Now to complicate it a little more: there are those (especially today) who would reject the idea that childrearing and domestic duties are wonderful things. Usually they're reacting against the "traditional" role of the housewife, and would argue that the benefits of the childrearing and domestic duties pale in comparison to the benefits of economic and political influence. They'd also point out that maybe domestic and childrearing duties aren't such a benefit after all - maybe they're a burden. It is hard work to raise children, to keep a house orderly, to do the dishes. These are things that, with great repetition, can really kill a person's spirit. These folks would say that by giving the childrearing and domestic duties to women we've actually put another burden on women, not conferred a benefit.
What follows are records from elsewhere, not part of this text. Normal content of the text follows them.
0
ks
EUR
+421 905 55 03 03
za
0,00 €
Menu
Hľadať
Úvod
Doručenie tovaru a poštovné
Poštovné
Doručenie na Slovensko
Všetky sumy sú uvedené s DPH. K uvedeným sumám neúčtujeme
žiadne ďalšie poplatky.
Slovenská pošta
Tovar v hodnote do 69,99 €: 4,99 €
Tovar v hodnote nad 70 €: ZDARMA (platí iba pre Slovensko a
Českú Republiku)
Some people would straight up disagree with these folks, and would say that the benefits of childrearing and domestic duties outweigh the harms. But I wouldn't disagree at all. I think they've got a point. And it's an important point: ultimately, too much of any one thing is bad. Too much childrearing turns the children into burdens, and at times outweighs the benefits of being an attentive parent. Too many meals to cook and dishes to do takes the joy out of preparing a fine meal. And, too many days at the office or plowing the field makes economic influence a "rat race". And the joy of political power can easily get lost when that means you're dying in a war.
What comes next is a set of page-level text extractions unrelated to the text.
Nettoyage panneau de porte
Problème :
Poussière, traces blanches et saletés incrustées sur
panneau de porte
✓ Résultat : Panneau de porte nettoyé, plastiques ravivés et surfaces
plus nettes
Ok, back to that original point. Remember, the concept of patriarchy very strongly implies that men benefit and women suffer from the social structure. So if the societal division of labor both confers benefits and causes suffering in each division of labor, then it can't really be a patriarchy, can it? If both women and men suffer and benefit, (even if at unequal levels (i.e. considering that women have historically suffered more)), then patriarchy isn't the right word. The problem isn't that society is arranged as a patriarchy, and therefore we don't have equality, but rather that society is arranged into a division of labor at all.
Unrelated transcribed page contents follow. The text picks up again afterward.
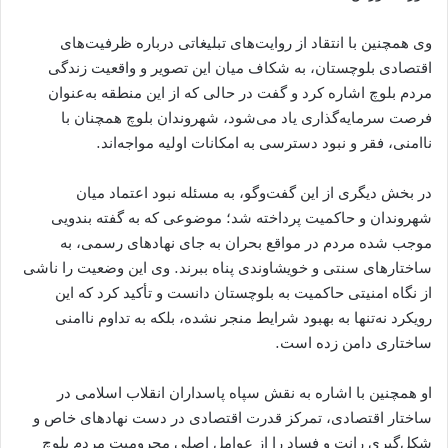
وی همچنین با انتقاد از روایت‌های تبلیغاتی درباره ظرفیت‌های
اقتصادی بلوچستان، به شکاف میان این تصویر و واقعیت زندگی
مردم بلوچ اشاره کرد و گفت در حالی که از این منطقه به‌عنوان
فرصت سرمایه‌گذاری یاد می‌شود، شهروندان بلوچ همچنان با
ناامنی، فقر و نبود دسترسی به امکانات اولیه مواجه‌اند.
در بخش دیگری از این گفت‌وگو، به مسئله نبود اعتماد میان
شهروندان و حاکمیت پرداخته شد؛ موضوعی که به گفته بندویی
موجب شده مردم در مواقع بحران به جای نهادهای رسمی، به
ساختارهای سنتی و خویشاوندی پناه ببرند. وی این وضعیت را ناشی
از نگاه امنیتی حاکمیت به بلوچستان دانست و تأکید کرد که این
رویکرد نه‌تنها به بهبود شرایط منجر نشده، بلکه به تداوم ناامنی
ساختاری دامن زده است.
او همچنین با اشاره به نقش سپاه پاسداران انقلاب اسلامی در
ساختار اقتصادی، تمرکز قدرت اقتصادی در دست نهادهای خاص و
شکل‌گیری رانت و فساد را از عوامل اصلی محرومیت مردم بلوچ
The fact of the matter is that each of the aspects both confers benefits and causes harms. In this way, specialization has failed. The ideal isn't total specialization, but rather the opposite - completely shared labor. If men and women could share time in domestic, economic, childrearing, and political duties, then the benefits would be felt by all, and the suffering would be mitigated. Sure, someone would still have to do the dishes, but they'd only have to do them half as much. And that means doing the dishes wouldn't be quite as awful. Sure, someone would still have to go face the pressures of the working world, but they wouldn't be the sole bread-winner for the family, and those pressures would be a lot smaller. Ideally everyone could have both a happy career and a happy family life.

In ancient society, when survival was an open question, specialization made sense. In modern society, when survival is all but assured, specialization makes no sense. In our society we've more or less eliminated the reasons for specialization. Men can do an excellent job caring for children. Women can participate in the workplace equally well. We can all share in each others' tasks. A flexible society, in which both parents can work and be home, in which duties are shared, is the ideal. But even more important, with a proper focus, a flexible society is achievable.

If the goal is equality, a fight against patriarchy cannot work, because patriarchy isn't really there at all. Instead, we've got to fight against specialization, because that's the problem that got us started down this ugly road in the first place.

That the world was made up of this brotherhood of man
For whatever that means

2 comments:

the marvelous patric said...

"multiplication" and "labor"? is this some sort of code for laura being preggers?

joel. said...

Welll, isn't this convenient? Matt, our favorite humorist blogger just posted on this very subject today. You may have seen it already, but everyone else probably hasn't. A link for all... dooce.com.